À la poursuite de Ricky Baker : chasse au petit homme !
Enfin distribué en France, À la poursuite de Ricky Baker rappelle que Taïka Waititi (Thor : Ragnarok) excelle dans la comédie absurde et touchante.
Jusqu’à présent, la seule façon pour les spectateurs français d’appréhender l’univers de Taika Waititi, excentrique réalisateur néo-zélandais de Thor : Ragnarok (aisément le plus drôlatique des films du MCU), était de se jeter sur Netflix ou sur l’édition Blu-ray de Vampires en toute intimité, ou What we do in the shadows dans la langue de Peter Jackson. Un objet iconoclaste et brillant, à la fois satire des documentaires « en immersion », hommage à Spinal Tap et variation sophistiquée du mythe du vampire. Une réussite, qui permit sans aucun doute à Waititi d’arriver en pôle position sur la watchlist de Kevin Feige pour les aventures du dieu nordique.

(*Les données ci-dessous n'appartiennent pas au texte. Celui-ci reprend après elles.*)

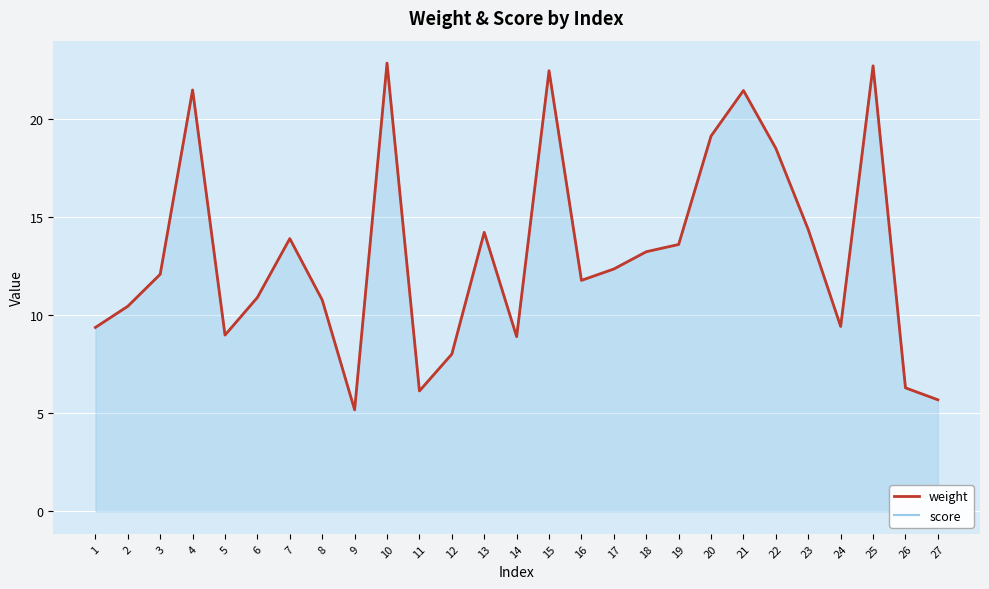

At which label is score closest to 14?

7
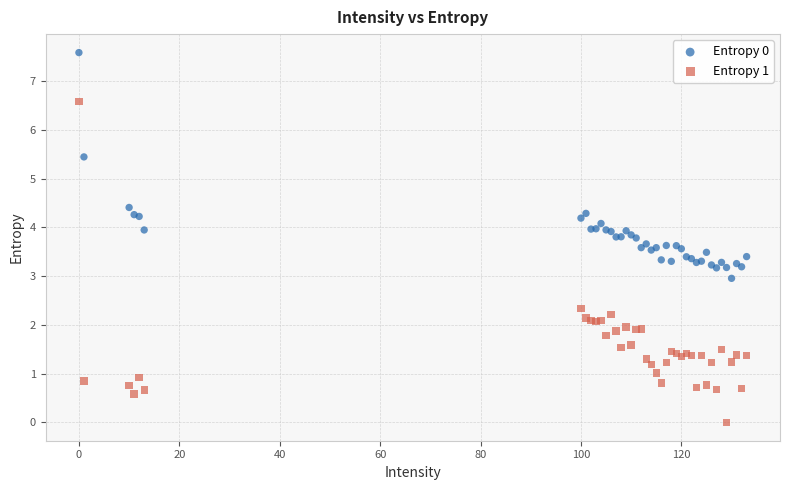

Which series reaches the maximum Y coordinate?

Entropy 0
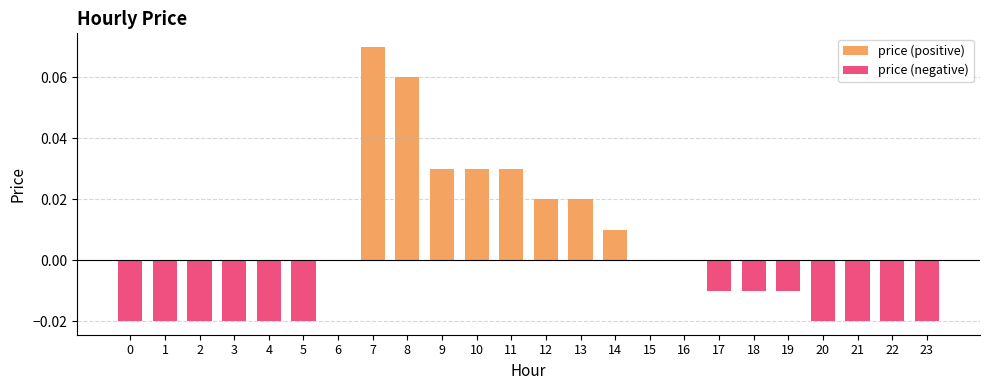

What is the difference between the maximum and minimum values in the price (positive) series?

0.1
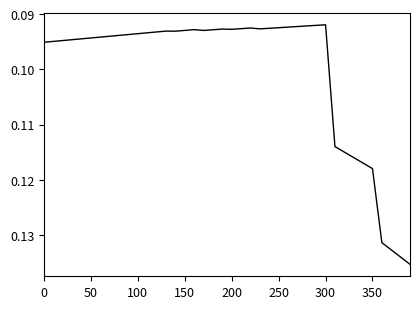

Is this an area chart (filled region under the line)?

No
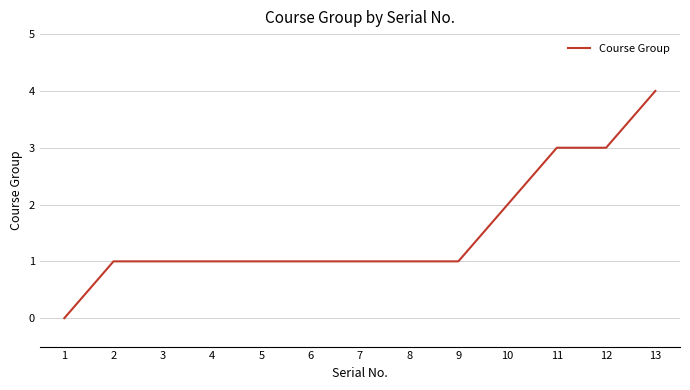

Is this an area chart (filled region under the line)?

No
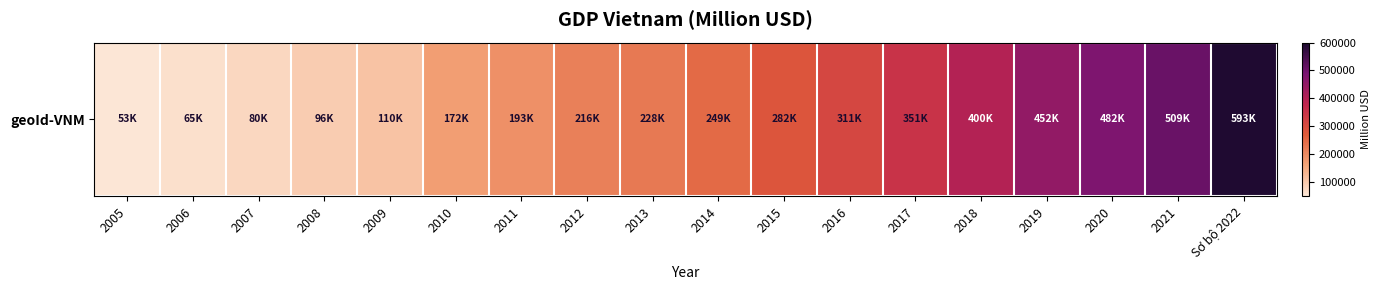

What is the ratio of the value at 2021 to the value at 2019?

1.1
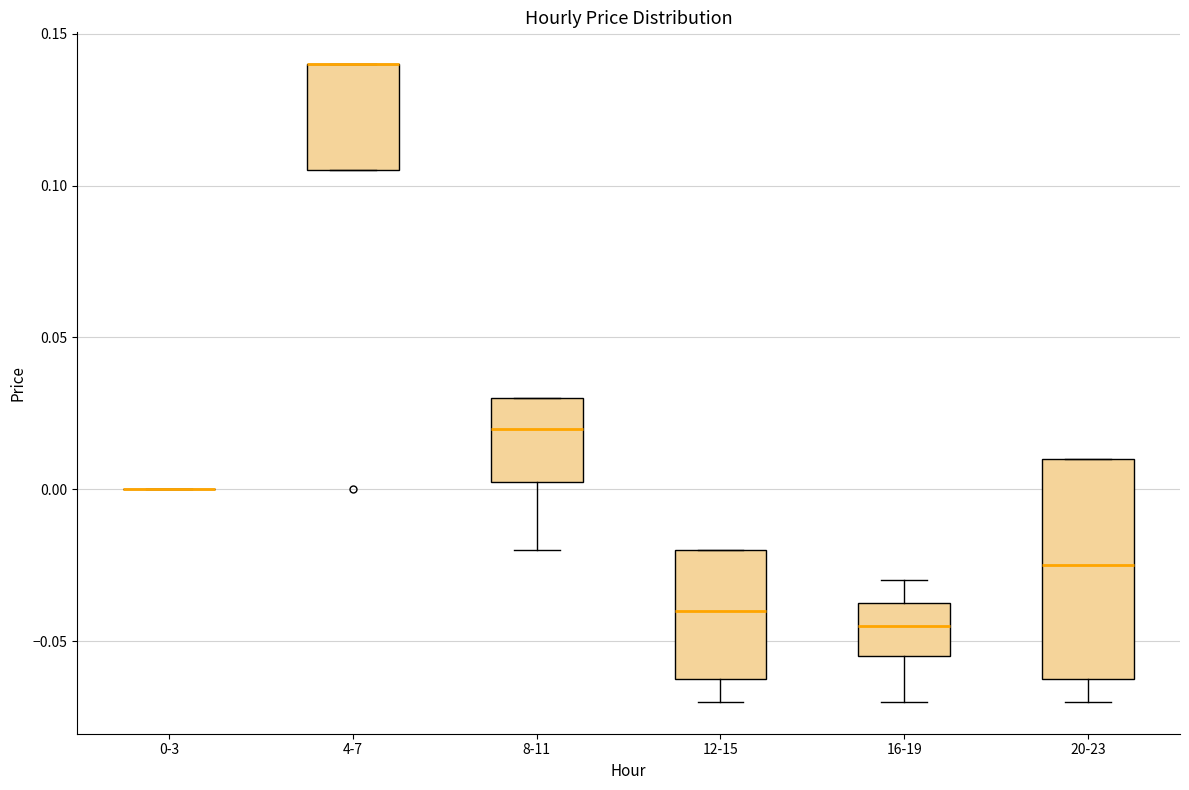

Where is the upper edge of the box for 4-7 on the y-axis? The values are not printed on the chart, so give them approximately, as read against the axis.

0.140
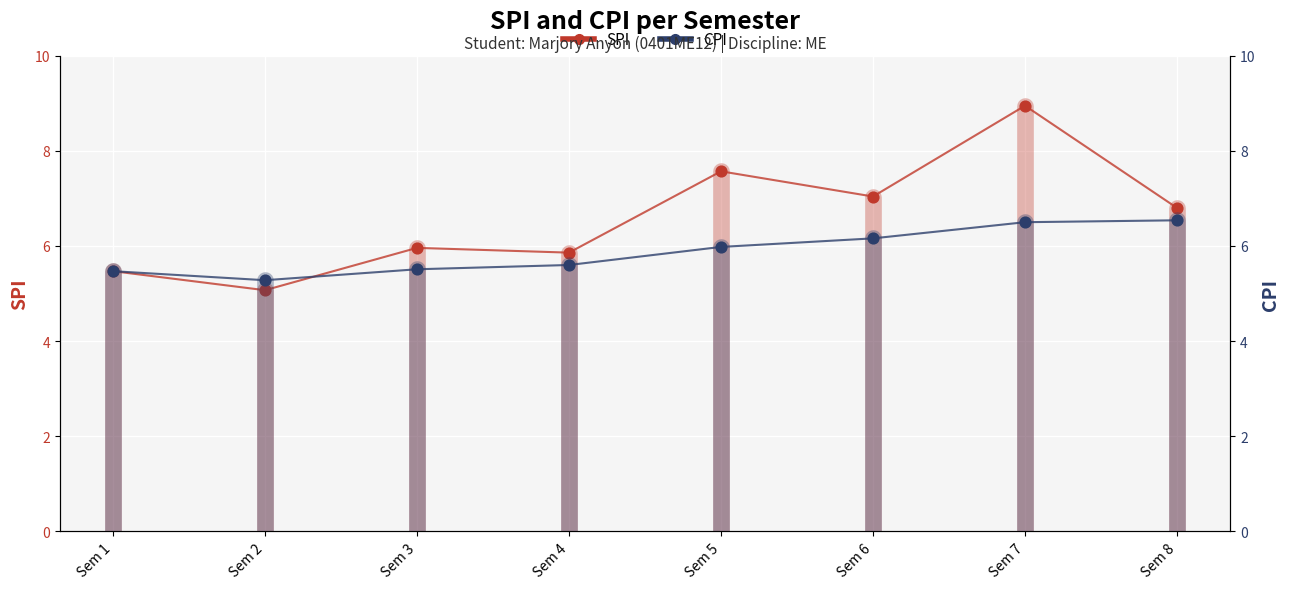

Which series reaches the minimum Y coordinate?

SPI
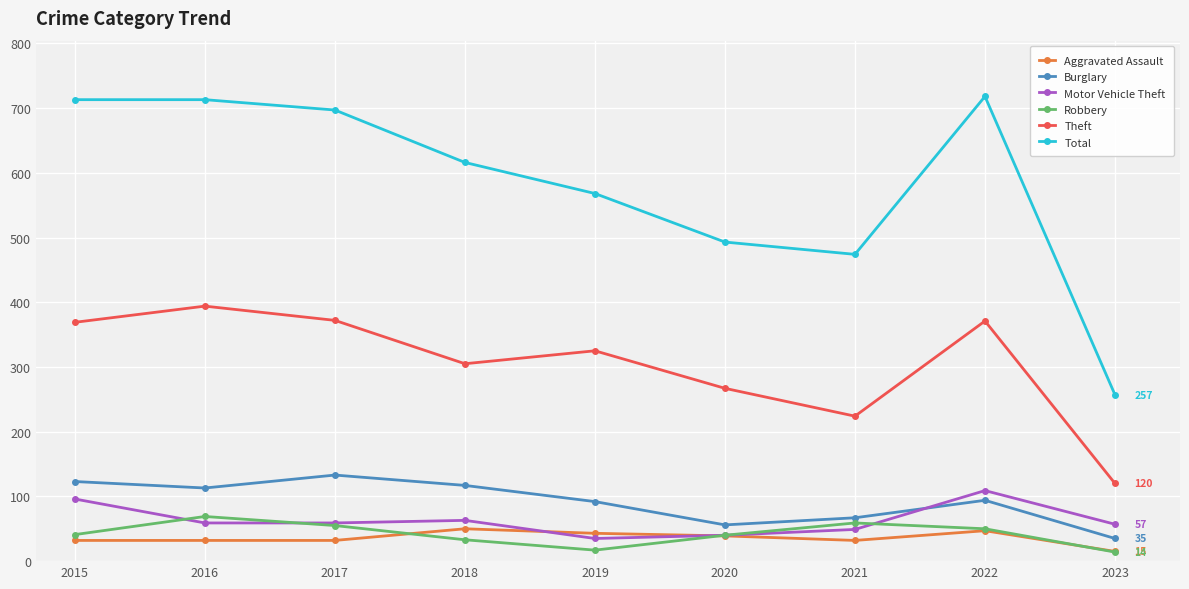

True or false: Burglary and Aggravated Assault intersect in this chart.

False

Depuis la sortie du troisième Thor, aucun éditeur ne s’est pourtant intéressé à son premier succès en terre océanique, Boy, une comédie rétro et douce-amère et véritable carton local. Le film est encore inédit, au contraire de Hunt for the wilderpeople, un autre énorme succès en Nouvelle-Zélande, devenu À la poursuite de Ricky Baker en France : une comédie, là encore, tournée juste avant que Waititi s’envole pour l’Amérique. Une réussite qui se faisait attendre chez nous et prouve que le hipsterprovocateur possède un univers bien à lui, et un talent pour brosser des personnages inattendus et instantanément drôles et attachants.
Kiwi buddy movie
Si vous n’aimez pas à la vie à la campagne, il y a peu de chances que vous l’adoptiez grâce à Bella (Rima Te Wiata, vue dans Housebound) et Hector (Sam Neill, plus lui-même que jamais). Reclus dans les vertes et immenses prairies de la Nouvelle-Zélande, le couple adopte un beau jour le jeune Ricky Baker (Julian Dennison, une révélation revue depuis dans Deadpool 2), un enfant à problèmes d’origine Maori voyageant de foyer en foyer. Peu commode, l’adolescent a, c’est un euphémisme, du mal à s’adapter à cette nouvelle vie, mais sa carapace finit par s’éroder au contact de la chaleureuse Bella… qui malheureusement décède brutalement, laissant Ricky seul avec l’irritable et solitaire Hector. Quand les services sociaux décident de le récupérer pour le renvoyer à l’orphelinat, Ricky s’enfuit dans le bush local, déclenchant une chasse au petit homme disproportionnée et entraînant dans son aventure un Hector rompu à la vie sauvage, mais pas aux gestes paternels…
Sur un pitch qui pourrait vite verser dans le mielleux et les bons sentiments, À la poursuite de Ricky Baker dévoile vite des ingrédients qui l’élèvent au-dessus du tout-venant. Une science de l’absurde irrésistible, en premier lieu, qui permet de désamorcer la gravité de certains sujets abordés par le film (l’enfance sacrifiée, la mort d’un proche, l’héritage culturel éternellement malmené des Maori) et d’enquiller des péripéties à la fois touchantes et surréalistes, le duo formé par Ricky et « Hec’ » rencontrant dans son périple nombre de personnages doucement azimutés. Un casting parfaitement dirigé ensuite : l’alchimie entre le jeune Dennison et le vétéran Sam Neill s’avère inoubliable, tant la relation entre leurs personnages se révèle crédible et iconoclaste (le film est un festival de punchlines acides et incorrectes, à base notamment… de haïkus gangsta). Tout comme le personnage de Bella, qui berce le premier acte dans une douce mélancolie, À la poursuite de Ricky Baker cache sous des aspects familiers un cœur gros comme ça. Et une générosité qui s’exprime notamment derrière la caméra de Taika Waititi, qui n’a pas eu peur de lâcher la bride de sa mise en scène. S’il repose bien sur l’association de deux caractères opposés (un grand classique, donc), le film n’en est pas moins une aventure visuellement exaltante, qui tire logiquement profit de paysages naturels splendides – on n’est pas dans le pays du Seigneur des anneaux, qui a droit à une référence, pour rien – pour donner du relief à l’odyssée de Ricky et Hector, deux solitaires qui tentent de trouver dans l’adversité une façon commune de redonner un sens à leur vie. Simple, beau, hilarant : bref, aussi incontournable que le reste de la filmographie de l’ami Taïka.